Just after the Mac’s 40th anniversary last February, Apple Vision Pro (AVP) launched. Both devices were/are first steps in a long journey. And both were/are prohibitively expensive – the original Mac weighing in even heavier in today’s inflation-adjusted dollars.
AVP’s price tag has been its biggest sticking point. But it’s the wrong thing to focus on. AVP is Apple’s way of planting a flag for a first-generation device, and to demonstrate what’s possible at any cost. Future generations will get cheaper and lighter – a typical Apple product lifecycle.
V1 can also be seen as a dev kit. Buyers are mostly fanboys, wealthy early adopters, and developers (‘Pro’ is in the title, after all). The latter will view it as an early-mover advantage in starting to build muscles for spatial app development – a potentially valuable skill if all goes well.
So on those levels, what is Vision Pro? Where will it go next? And how does it fit into Apple’s future-proofing plan? This is the topic of a recent ARtillery Intelligence report. As such, it joins our weekly report excerpt series, with this installation focusing on Apple Intelligence’s impact.
Intelligent & Ambient
AR’s current stage coincides with the rise of AI, and that’s a good thing. AR and AI already go together in several ways, as we explored in a recent report. For example, the vision of all-day smart glasses that annotate the world in intelligent and ambient ways is heavily reliant on AI.
As AR continues to evolve from handheld to headworn, AI functions will become more ambient and automatic given that these devices are hands (and keyboard) free.
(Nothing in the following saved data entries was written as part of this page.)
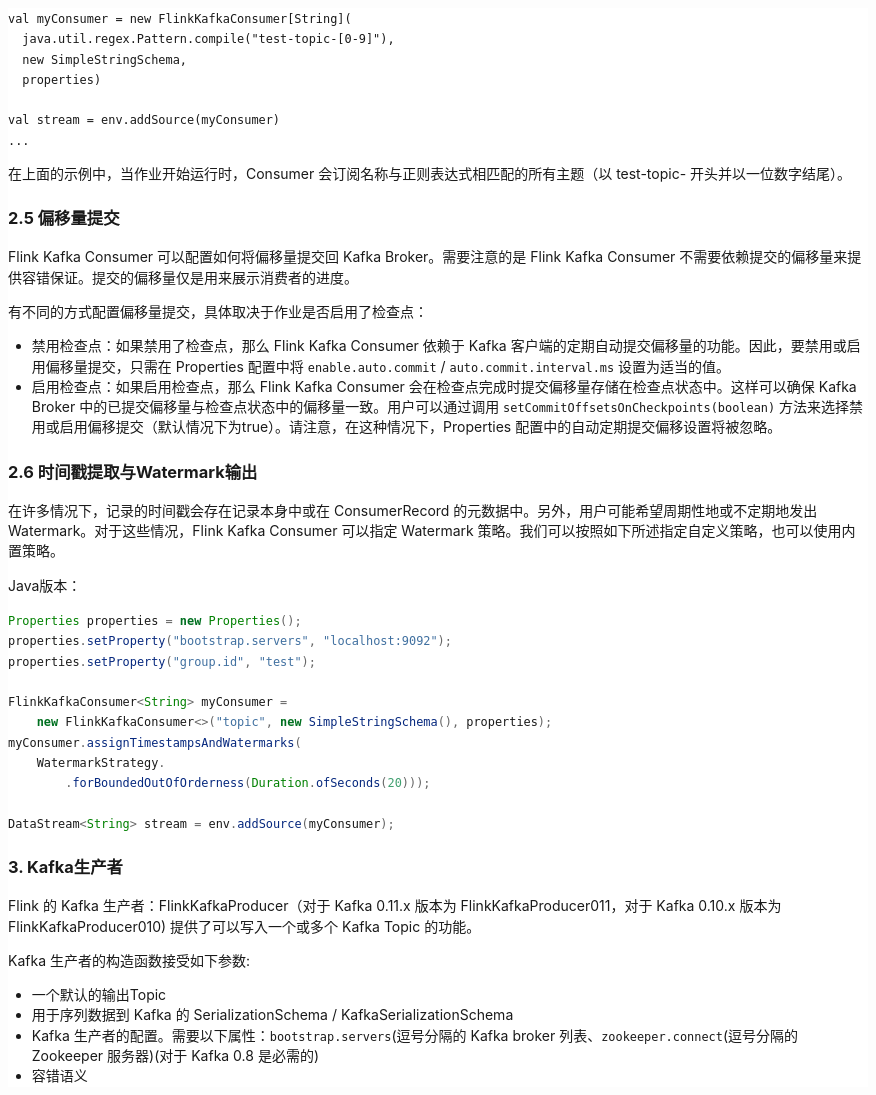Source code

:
 ```
val myConsumer = new FlinkKafkaConsumer[String](
  java.util.regex.Pattern.compile("test-topic-[0-9]"),
  new SimpleStringSchema,
  properties)

val stream = env.addSource(myConsumer)
...
```
在上面的示例中，当作业开始运行时，Consumer 会订阅名称与正则表达式相匹配的所有主题（以 test-topic- 开头并以一位数字结尾）。

### 2.5 偏移量提交

Flink Kafka Consumer 可以配置如何将偏移量提交回 Kafka Broker。需要注意的是 Flink Kafka Consumer 不需要依赖提交的偏移量来提供容错保证。提交的偏移量仅是用来展示消费者的进度。

有不同的方式配置偏移量提交，具体取决于作业是否启用了检查点：
- 禁用检查点：如果禁用了检查点，那么 Flink Kafka Consumer 依赖于 Kafka 客户端的定期自动提交偏移量的功能。因此，要禁用或启用偏移量提交，只需在 Properties 配置中将 `enable.auto.commit` / `auto.commit.interval.ms` 设置为适当的值。
- 启用检查点：如果启用检查点，那么 Flink Kafka Consumer 会在检查点完成时提交偏移量存储在检查点状态中。这样可以确保 Kafka Broker 中的已提交偏移量与检查点状态中的偏移量一致。用户可以通过调用 `setCommitOffsetsOnCheckpoints(boolean)` 方法来选择禁用或启用偏移提交（默认情况下为true）。请注意，在这种情况下，Properties 配置中的自动定期提交偏移设置将被忽略。

### 2.6 时间戳提取与Watermark输出

在许多情况下，记录的时间戳会存在记录本身中或在 ConsumerRecord 的元数据中。另外，用户可能希望周期性地或不定期地发出 Watermark。对于这些情况，Flink Kafka Consumer 可以指定 Watermark 策略。我们可以按照如下所述指定自定义策略，也可以使用内置策略。

Java版本：
```java
Properties properties = new Properties();
properties.setProperty("bootstrap.servers", "localhost:9092");
properties.setProperty("group.id", "test");

FlinkKafkaConsumer<String> myConsumer =
    new FlinkKafkaConsumer<>("topic", new SimpleStringSchema(), properties);
myConsumer.assignTimestampsAndWatermarks(
    WatermarkStrategy.
        .forBoundedOutOfOrderness(Duration.ofSeconds(20)));

DataStream<String> stream = env.addSource(myConsumer);
```

### 3. Kafka生产者

Flink 的 Kafka 生产者：FlinkKafkaProducer（对于 Kafka 0.11.x 版本为 FlinkKafkaProducer011，对于 Kafka 0.10.x 版本为 FlinkKafkaProducer010) 提供了可以写入一个或多个 Kafka Topic 的功能。

Kafka 生产者的构造函数接受如下参数:
- 一个默认的输出Topic
- 用于序列数据到 Kafka 的 SerializationSchema / KafkaSerializationSchema
- Kafka 生产者的配置。需要以下属性：`bootstrap.servers`(逗号分隔的 Kafka broker 列表、`zookeeper.connect`(逗号分隔的 Zookeeper 服务器)(对于 Kafka 0.8 是必需的)
- 容错语义
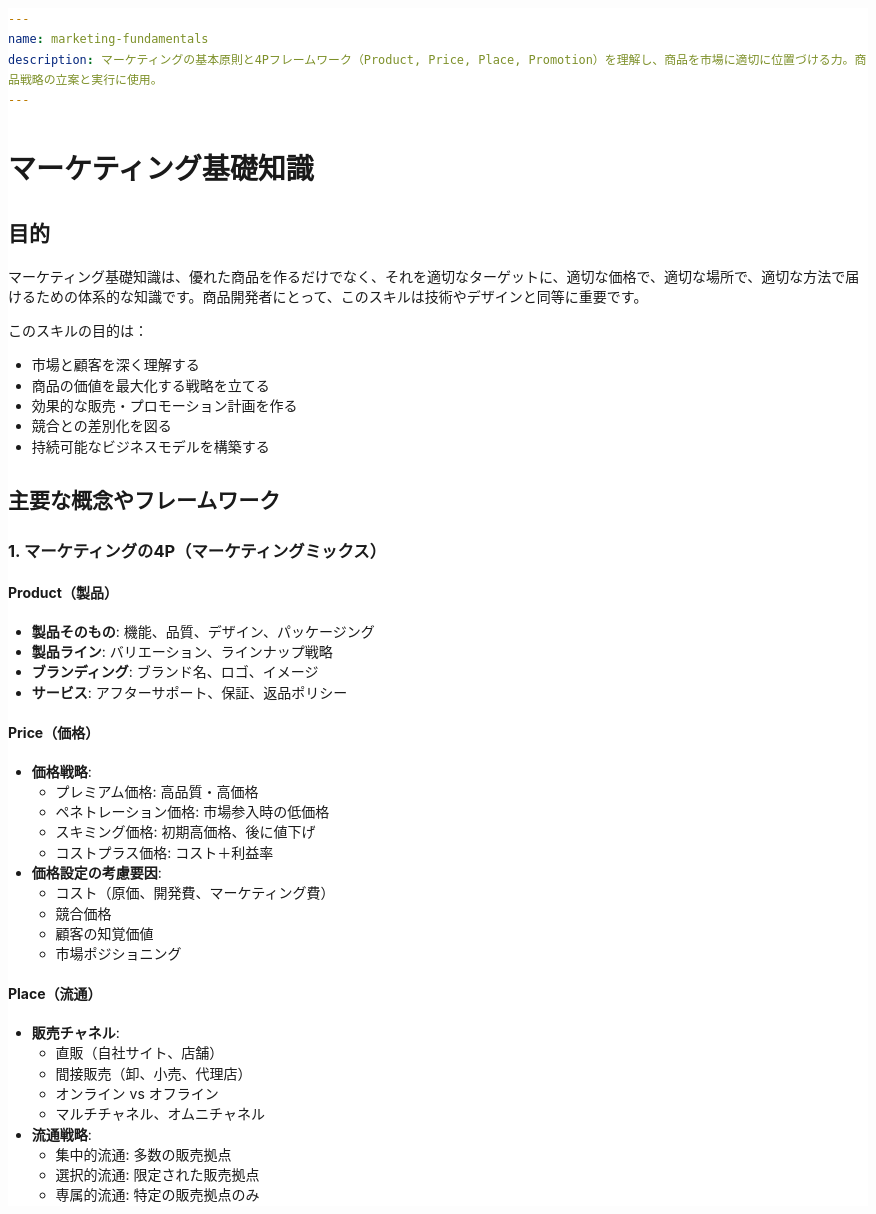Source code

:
 ```yaml
---
name: marketing-fundamentals
description: マーケティングの基本原則と4Pフレームワーク（Product, Price, Place, Promotion）を理解し、商品を市場に適切に位置づける力。商品戦略の立案と実行に使用。
---
```


# マーケティング基礎知識

## 目的

マーケティング基礎知識は、優れた商品を作るだけでなく、それを適切なターゲットに、適切な価格で、適切な場所で、適切な方法で届けるための体系的な知識です。商品開発者にとって、このスキルは技術やデザインと同等に重要です。

このスキルの目的は：
- 市場と顧客を深く理解する
- 商品の価値を最大化する戦略を立てる
- 効果的な販売・プロモーション計画を作る
- 競合との差別化を図る
- 持続可能なビジネスモデルを構築する

## 主要な概念やフレームワーク

### 1. マーケティングの4P（マーケティングミックス）

#### Product（製品）
- **製品そのもの**: 機能、品質、デザイン、パッケージング
- **製品ライン**: バリエーション、ラインナップ戦略
- **ブランディング**: ブランド名、ロゴ、イメージ
- **サービス**: アフターサポート、保証、返品ポリシー

#### Price（価格）
- **価格戦略**:
  - プレミアム価格: 高品質・高価格
  - ペネトレーション価格: 市場参入時の低価格
  - スキミング価格: 初期高価格、後に値下げ
  - コストプラス価格: コスト＋利益率
- **価格設定の考慮要因**:
  - コスト（原価、開発費、マーケティング費）
  - 競合価格
  - 顧客の知覚価値
  - 市場ポジショニング

#### Place（流通）
- **販売チャネル**:
  - 直販（自社サイト、店舗）
  - 間接販売（卸、小売、代理店）
  - オンライン vs オフライン
  - マルチチャネル、オムニチャネル
- **流通戦略**:
  - 集中的流通: 多数の販売拠点
  - 選択的流通: 限定された販売拠点
  - 専属的流通: 特定の販売拠点のみ
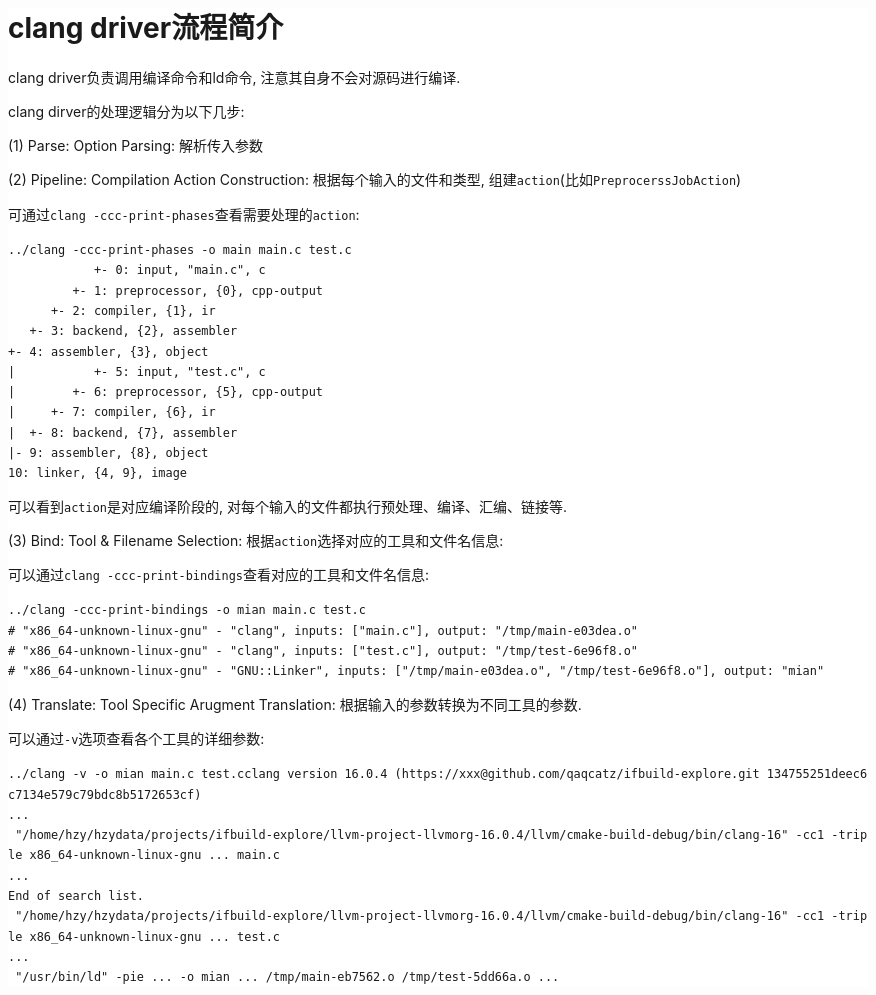 # clang driver流程简介

clang driver负责调用编译命令和ld命令, 注意其自身不会对源码进行编译.

clang dirver的处理逻辑分为以下几步:

(1) Parse: Option Parsing: 解析传入参数

(2) Pipeline: Compilation Action Construction: 根据每个输入的文件和类型, 组建`action`(比如`PreprocerssJobAction`)

可通过`clang -ccc-print-phases`查看需要处理的`action`:

```shell
../clang -ccc-print-phases -o main main.c test.c
            +- 0: input, "main.c", c
         +- 1: preprocessor, {0}, cpp-output
      +- 2: compiler, {1}, ir
   +- 3: backend, {2}, assembler
+- 4: assembler, {3}, object
|           +- 5: input, "test.c", c
|        +- 6: preprocessor, {5}, cpp-output
|     +- 7: compiler, {6}, ir
|  +- 8: backend, {7}, assembler
|- 9: assembler, {8}, object
10: linker, {4, 9}, image

```

可以看到`action`是对应编译阶段的, 对每个输入的文件都执行预处理、编译、汇编、链接等.

(3) Bind: Tool & Filename Selection: 根据`action`选择对应的工具和文件名信息: 

可以通过`clang -ccc-print-bindings`查看对应的工具和文件名信息:

```shell
../clang -ccc-print-bindings -o mian main.c test.c
# "x86_64-unknown-linux-gnu" - "clang", inputs: ["main.c"], output: "/tmp/main-e03dea.o"
# "x86_64-unknown-linux-gnu" - "clang", inputs: ["test.c"], output: "/tmp/test-6e96f8.o"
# "x86_64-unknown-linux-gnu" - "GNU::Linker", inputs: ["/tmp/main-e03dea.o", "/tmp/test-6e96f8.o"], output: "mian"
```

(4) Translate: Tool Specific Arugment Translation: 根据输入的参数转换为不同工具的参数.

可以通过`-v`选项查看各个工具的详细参数:

```shell
../clang -v -o mian main.c test.cclang version 16.0.4 (https://xxx@github.com/qaqcatz/ifbuild-explore.git 134755251deec6c7134e579c79bdc8b5172653cf)
...
 "/home/hzy/hzydata/projects/ifbuild-explore/llvm-project-llvmorg-16.0.4/llvm/cmake-build-debug/bin/clang-16" -cc1 -triple x86_64-unknown-linux-gnu ... main.c
...
End of search list.
 "/home/hzy/hzydata/projects/ifbuild-explore/llvm-project-llvmorg-16.0.4/llvm/cmake-build-debug/bin/clang-16" -cc1 -triple x86_64-unknown-linux-gnu ... test.c
...
 "/usr/bin/ld" -pie ... -o mian ... /tmp/main-eb7562.o /tmp/test-5dd66a.o ...
```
That’s where the “conversation” in conversational AI factors in, and we’re already seeing this elevate smart glasses.
Given that natural convergence, a key question is how Apple is thinking about AI. It answered that question to some degree with Apple Intelligence, which brings more capable AI into the mix. Among other things, this addressed a longstanding bottleneck in Apple’s capabilities: Siri.
Though Apple Intelligence will cut across Apple products, there’s one device where a decent voice assistant represents a make-or-break moment: Vision Pro. Its gesture-based inputs have been widely lauded, but voice will also be a key part of the equation as there’s no keyboard.
As a still unproven – and quite expensive – product, Vision Pro has the challenge of feeling comfortable and natural. So voice-assistant failures – which are all-too-common for Siri – are bound to disorient already-hesitant users. That’s where Apple Intelligence could save the day.
First-Party Advantage
Another question that emerges is Apple’s edge over competitors that are similarly blending AR and AI. For example, Google’s Android XR is built around Gemini, and its ability to tap into Google’s knowledge graph for key functions like mapping, shopping, and object recognition.
But when it comes to AI that fuels any AR endeavors, Apple will be advantaged by its vertical integration. This is simply because it will have a more cohesive corpus of first-party data to engender strong AI training and personalization. That taps into more than a billion iOS devices.
Though Google’s knowledge graph can fuel lots of AI training, it doesn’t have the same vertical integration that Apple has. The Android world is a more fragmented mix of hardware from various device manufacturers, which makes it harder to gather reliable usage data.
Why does that matter? In the age of privacy reform, the key term is “first party.” Data usage restrictions kick in whenever you have to reach outside of your own direct customer interactions to track anything. That brings us back to Apple’s edge in owning the entire stack.
Though this particular angle isn’t discussed as much as the gadgetry and other elements of Apple’s AR endeavors, it could be a critical factor. It traces back to the same vertical integration that sits at the center of several Apple advantages (device continuity, elegant integrations, etc.).
This could be the ace up Apple’s sleeve for AI-driven AR. That will apply to Vision Pro in the near term, and some form of smart glasses in the longer term. The latter is still a question mark, but given the trajectory of smart glasses overall, Apple will likely jump into that race at some point.